Seasonal area

June 2009

Current Seasonal Area is here

It's summer!

To mark the arrival of summer, slightly earlier than booked (unlike spring, which was six weeks late as usual), our photography team went for a hilly 9 mile walk on the hottest day of the year with 1 litre of orange squash and a packet of crisps. They returned with a fine collection of photographs, mostly featuring large quantities of water (possibly a reflection of a psychological desire to go swimming), a copy of Modern Railways and an empty water bottle. Hopefully they will have recovered from chronic dehydration by the time we want them to produce a July image, otherwise we'll have to go for a dig in the archives again.

The little hamlet of Cowlands is towards the Truro end of this walk, taking in all four valleys between the railway stations at Perranwell and Truro. It sits around one of the tidal inlets which stretch off the River Fal into the surrounding hills and seems to have rather more boats than cars. Although sufficiently close to Truro to have the important-sounding postcode of TR3, it is too insignificant to have a Wikipedia article.
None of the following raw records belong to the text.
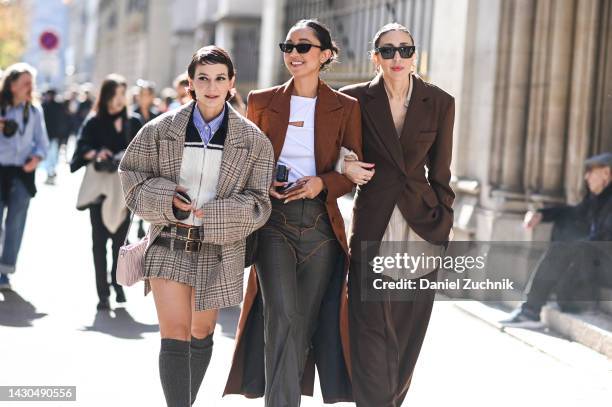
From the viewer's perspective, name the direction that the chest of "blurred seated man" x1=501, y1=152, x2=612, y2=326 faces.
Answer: to the viewer's left

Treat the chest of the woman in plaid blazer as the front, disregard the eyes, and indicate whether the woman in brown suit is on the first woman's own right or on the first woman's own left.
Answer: on the first woman's own left

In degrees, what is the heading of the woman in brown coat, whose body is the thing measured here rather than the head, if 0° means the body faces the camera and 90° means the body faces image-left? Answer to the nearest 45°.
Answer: approximately 0°

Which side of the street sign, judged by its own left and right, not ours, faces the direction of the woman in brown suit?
front

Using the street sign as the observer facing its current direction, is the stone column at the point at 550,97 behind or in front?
in front

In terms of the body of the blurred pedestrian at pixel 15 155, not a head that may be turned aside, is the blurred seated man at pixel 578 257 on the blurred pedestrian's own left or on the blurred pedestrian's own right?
on the blurred pedestrian's own left

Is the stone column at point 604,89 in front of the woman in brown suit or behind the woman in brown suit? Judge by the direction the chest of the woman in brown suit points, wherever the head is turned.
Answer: behind

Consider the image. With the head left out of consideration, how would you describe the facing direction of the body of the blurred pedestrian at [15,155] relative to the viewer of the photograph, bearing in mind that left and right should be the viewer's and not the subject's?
facing the viewer

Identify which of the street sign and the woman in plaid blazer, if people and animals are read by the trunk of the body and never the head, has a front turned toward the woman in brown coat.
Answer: the street sign

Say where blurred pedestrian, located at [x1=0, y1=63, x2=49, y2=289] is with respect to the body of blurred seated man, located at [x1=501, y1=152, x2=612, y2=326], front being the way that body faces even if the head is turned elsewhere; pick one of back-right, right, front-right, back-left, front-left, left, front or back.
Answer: front

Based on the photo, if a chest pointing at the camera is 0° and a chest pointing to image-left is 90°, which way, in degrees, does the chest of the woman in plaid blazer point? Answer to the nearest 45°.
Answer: approximately 0°

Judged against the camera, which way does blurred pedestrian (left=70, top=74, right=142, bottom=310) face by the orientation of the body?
toward the camera

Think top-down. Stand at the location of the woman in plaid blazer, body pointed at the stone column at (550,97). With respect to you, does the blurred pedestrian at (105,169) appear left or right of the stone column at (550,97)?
left

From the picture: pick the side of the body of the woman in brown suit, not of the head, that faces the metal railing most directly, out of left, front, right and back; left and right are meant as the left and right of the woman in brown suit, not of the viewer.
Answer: back

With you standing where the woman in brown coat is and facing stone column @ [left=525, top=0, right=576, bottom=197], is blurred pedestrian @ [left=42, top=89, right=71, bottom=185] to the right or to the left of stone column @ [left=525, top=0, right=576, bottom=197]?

House prices remain comfortably over a million pounds, which may be a case of supply and demand (if, say, six families want to live there, since there are only 5 houses).

Meanwhile, in a bid to continue the animal and electricity themes for this month (which originated in April and seem to be remaining as a gimmick), we have a picture of some cows on the Wentloog in South Wales (from last year) and some dead electric locomotives in a field near Long Marston (also from last year). Those dead electrics which have not yet been revived and despatched to Eastern Europe will feature (or, if you're reading this after the 7th of June, featured) at the Long Marston Open Weekend, when hundreds of railway enthusiasts will be (were) allowed to enter the field and see these iron horses which have been put out to grass. The cows, by contrast, are not deemed to be of interest to railway enthusiats and are not being exported to Eastern Europe - it is unlikely that there is a connection between these two points.